Pour la belle écriture, les belles phrases, les amateurs seront servis, avec en cerise sur le gâteau un lot d'imparfaits du subjonctif fort à-propos qui, loin d'être pompeux enjolivent la phrase : "Puis, de retour en France, il avait fréquenté diverses classes de perfectionnement avant que ses parents, d'accord avec ses professeurs, jugeassent l'étudiant assez mûr pour affronter les concours internationaux." (p.84). Le style est léger, alerte, très accessible même s'il ne cède pas à une facilité de mauvais aloi ; on peut plaire au plus grand nombre avec de l'exigence littéraire, ce que prouvent Olivier Bleys et très récemment (chez le même éditeur d'ailleurs), Eric Pessan avec Muette. Pour l'humour, il est présent tout au long du livre, dans des situations, dans des personnages (le portrait de Colin est un peu long, sinon je l'aurais cité bien volontiers, je l'ai lu à voix haute à la maison et il a fait sensation) ou des répliques. Il est tout à tour léger ou plus noir :
"- Ça fait huit mois que je n'ai vu personne, indiqua Oleg en réchauffant le thé. Le dernier à m'avoir rendu visite portait un sac à dos et venait de Suisse. Il prétendait faire le tour du monde à pied. Malheureusement, deux ou trois jours après son passage chez moi, il a rencontré un ours plein d'appétit. J'ai ramassé un tibia et des morceaux de crâne au bord de la rivière.

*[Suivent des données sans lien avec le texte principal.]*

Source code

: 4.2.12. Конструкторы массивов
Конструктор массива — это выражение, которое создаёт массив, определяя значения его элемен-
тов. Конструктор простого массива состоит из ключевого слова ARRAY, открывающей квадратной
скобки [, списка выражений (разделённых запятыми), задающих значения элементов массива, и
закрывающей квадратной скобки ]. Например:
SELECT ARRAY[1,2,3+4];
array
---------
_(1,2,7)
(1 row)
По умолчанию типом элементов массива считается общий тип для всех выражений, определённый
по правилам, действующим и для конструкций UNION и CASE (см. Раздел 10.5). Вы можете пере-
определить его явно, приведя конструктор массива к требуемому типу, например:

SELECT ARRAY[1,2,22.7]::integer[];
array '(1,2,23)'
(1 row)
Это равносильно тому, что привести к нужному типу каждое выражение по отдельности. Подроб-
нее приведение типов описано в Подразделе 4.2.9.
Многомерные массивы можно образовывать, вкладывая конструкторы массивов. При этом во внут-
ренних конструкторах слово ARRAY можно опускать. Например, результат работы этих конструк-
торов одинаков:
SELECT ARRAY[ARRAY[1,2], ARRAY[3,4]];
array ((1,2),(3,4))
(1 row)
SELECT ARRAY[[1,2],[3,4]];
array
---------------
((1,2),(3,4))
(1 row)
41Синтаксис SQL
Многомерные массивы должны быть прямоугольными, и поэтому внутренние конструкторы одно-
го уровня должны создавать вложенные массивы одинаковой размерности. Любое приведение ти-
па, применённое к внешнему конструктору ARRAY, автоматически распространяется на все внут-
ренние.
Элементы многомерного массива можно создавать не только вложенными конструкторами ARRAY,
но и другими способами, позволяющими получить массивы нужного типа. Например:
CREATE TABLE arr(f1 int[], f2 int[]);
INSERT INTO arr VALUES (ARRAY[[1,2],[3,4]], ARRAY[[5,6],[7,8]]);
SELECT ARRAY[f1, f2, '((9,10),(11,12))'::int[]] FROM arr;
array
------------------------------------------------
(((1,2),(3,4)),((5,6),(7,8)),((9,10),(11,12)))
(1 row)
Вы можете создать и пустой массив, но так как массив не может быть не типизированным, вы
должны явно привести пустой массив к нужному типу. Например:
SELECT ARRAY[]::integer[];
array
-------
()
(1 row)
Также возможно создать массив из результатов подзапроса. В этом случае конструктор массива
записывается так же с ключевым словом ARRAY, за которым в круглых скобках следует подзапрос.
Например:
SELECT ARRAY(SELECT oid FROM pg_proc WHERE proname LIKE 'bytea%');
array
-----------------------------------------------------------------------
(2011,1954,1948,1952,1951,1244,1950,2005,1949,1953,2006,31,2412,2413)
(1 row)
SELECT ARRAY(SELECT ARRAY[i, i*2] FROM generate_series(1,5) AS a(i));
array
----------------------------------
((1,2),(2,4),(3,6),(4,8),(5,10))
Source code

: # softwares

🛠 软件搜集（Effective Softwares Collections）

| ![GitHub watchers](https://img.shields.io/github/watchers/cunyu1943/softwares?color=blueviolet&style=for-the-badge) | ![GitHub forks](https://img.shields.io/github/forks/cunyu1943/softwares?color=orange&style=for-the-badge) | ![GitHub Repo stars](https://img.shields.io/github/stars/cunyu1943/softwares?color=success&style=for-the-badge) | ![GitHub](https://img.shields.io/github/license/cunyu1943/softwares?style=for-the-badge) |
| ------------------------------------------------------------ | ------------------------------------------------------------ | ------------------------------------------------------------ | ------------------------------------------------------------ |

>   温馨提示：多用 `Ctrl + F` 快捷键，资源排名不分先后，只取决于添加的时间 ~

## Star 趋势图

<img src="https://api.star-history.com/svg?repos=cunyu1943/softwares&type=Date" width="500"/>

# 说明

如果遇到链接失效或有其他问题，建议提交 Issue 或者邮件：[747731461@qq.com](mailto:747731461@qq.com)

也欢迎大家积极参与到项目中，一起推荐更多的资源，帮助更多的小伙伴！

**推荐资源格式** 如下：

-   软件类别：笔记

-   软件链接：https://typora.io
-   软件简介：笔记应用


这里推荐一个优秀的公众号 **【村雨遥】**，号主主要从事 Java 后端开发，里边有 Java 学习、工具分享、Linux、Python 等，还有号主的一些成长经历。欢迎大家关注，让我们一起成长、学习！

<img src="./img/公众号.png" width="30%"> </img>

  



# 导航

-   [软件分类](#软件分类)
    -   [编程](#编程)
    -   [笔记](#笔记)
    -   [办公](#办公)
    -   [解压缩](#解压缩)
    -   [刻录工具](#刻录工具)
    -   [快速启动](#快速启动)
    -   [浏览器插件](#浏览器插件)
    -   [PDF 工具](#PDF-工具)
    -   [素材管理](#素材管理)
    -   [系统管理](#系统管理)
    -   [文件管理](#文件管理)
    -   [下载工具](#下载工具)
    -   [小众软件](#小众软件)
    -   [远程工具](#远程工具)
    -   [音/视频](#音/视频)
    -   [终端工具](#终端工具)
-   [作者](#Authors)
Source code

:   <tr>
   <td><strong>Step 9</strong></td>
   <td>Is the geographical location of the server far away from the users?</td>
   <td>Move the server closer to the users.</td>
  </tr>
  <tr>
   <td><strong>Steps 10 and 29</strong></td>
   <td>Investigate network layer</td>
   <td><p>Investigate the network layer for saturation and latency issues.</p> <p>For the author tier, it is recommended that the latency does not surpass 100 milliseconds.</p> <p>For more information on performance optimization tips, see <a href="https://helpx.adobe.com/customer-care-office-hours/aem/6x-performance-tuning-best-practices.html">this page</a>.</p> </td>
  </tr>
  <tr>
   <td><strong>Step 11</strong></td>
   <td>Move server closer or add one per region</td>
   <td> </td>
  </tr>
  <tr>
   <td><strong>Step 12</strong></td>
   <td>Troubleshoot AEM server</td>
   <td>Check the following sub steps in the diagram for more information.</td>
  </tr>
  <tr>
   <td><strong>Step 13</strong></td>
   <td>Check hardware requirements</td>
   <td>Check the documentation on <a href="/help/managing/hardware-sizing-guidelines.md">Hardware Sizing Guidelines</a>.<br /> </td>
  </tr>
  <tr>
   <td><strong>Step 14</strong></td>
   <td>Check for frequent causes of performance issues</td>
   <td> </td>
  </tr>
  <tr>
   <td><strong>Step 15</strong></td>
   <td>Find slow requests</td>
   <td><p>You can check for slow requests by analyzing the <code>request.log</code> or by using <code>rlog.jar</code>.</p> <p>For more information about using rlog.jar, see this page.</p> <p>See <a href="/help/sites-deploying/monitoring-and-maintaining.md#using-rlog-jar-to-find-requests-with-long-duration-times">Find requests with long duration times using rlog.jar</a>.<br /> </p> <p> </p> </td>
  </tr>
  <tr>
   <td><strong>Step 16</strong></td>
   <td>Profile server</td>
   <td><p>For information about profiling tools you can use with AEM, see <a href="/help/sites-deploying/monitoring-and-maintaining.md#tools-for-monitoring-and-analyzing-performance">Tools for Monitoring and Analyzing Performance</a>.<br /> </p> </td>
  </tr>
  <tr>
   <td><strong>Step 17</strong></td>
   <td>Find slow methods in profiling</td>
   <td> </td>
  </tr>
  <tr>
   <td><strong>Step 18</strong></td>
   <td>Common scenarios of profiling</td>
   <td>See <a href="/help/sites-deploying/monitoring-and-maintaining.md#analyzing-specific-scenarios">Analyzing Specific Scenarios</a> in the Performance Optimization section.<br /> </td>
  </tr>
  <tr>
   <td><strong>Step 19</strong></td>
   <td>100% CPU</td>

- Ce sont des choses qui arrivent, commenta sobrement Vladimir
- Il est heureux qu'il arrive encore des choses en Sibérie fit l'ermite en versant l'infusion dans des verres minuscules à culot de métal." (p.147/148)
Parfois, c'est dans un détail :
"- Comment t'appelles-tu, demanda Vladimir, très excité. Parle lentement, s'il te plaît, que j'entende bien...
- Colin Cherbaux
- Kolincherbo, répéta plusieurs fois l'éboueur, avec une délectation timide, un demi-sourire flottant dans sa barbe." (p.47/48)
Tout cela pour dire que j'ai pris grand plaisir à lire cette aventure de Kolincherbo comme dirait Vladimir, qui parle également de l'amitié, de retrouver ses vraies valeurs, du partage, du sens de la vie, ... enfin que des sujets universels dont Olivier Bleys s'empare joyeusement et finement. Le souffle de Sibérie est présent du début à la fin, loin d'être glacial, il réchauffe les corps et les esprits (surtout si l'on y adjoint de la vodka), et donne sourire et enthousiasme aux lecteurs.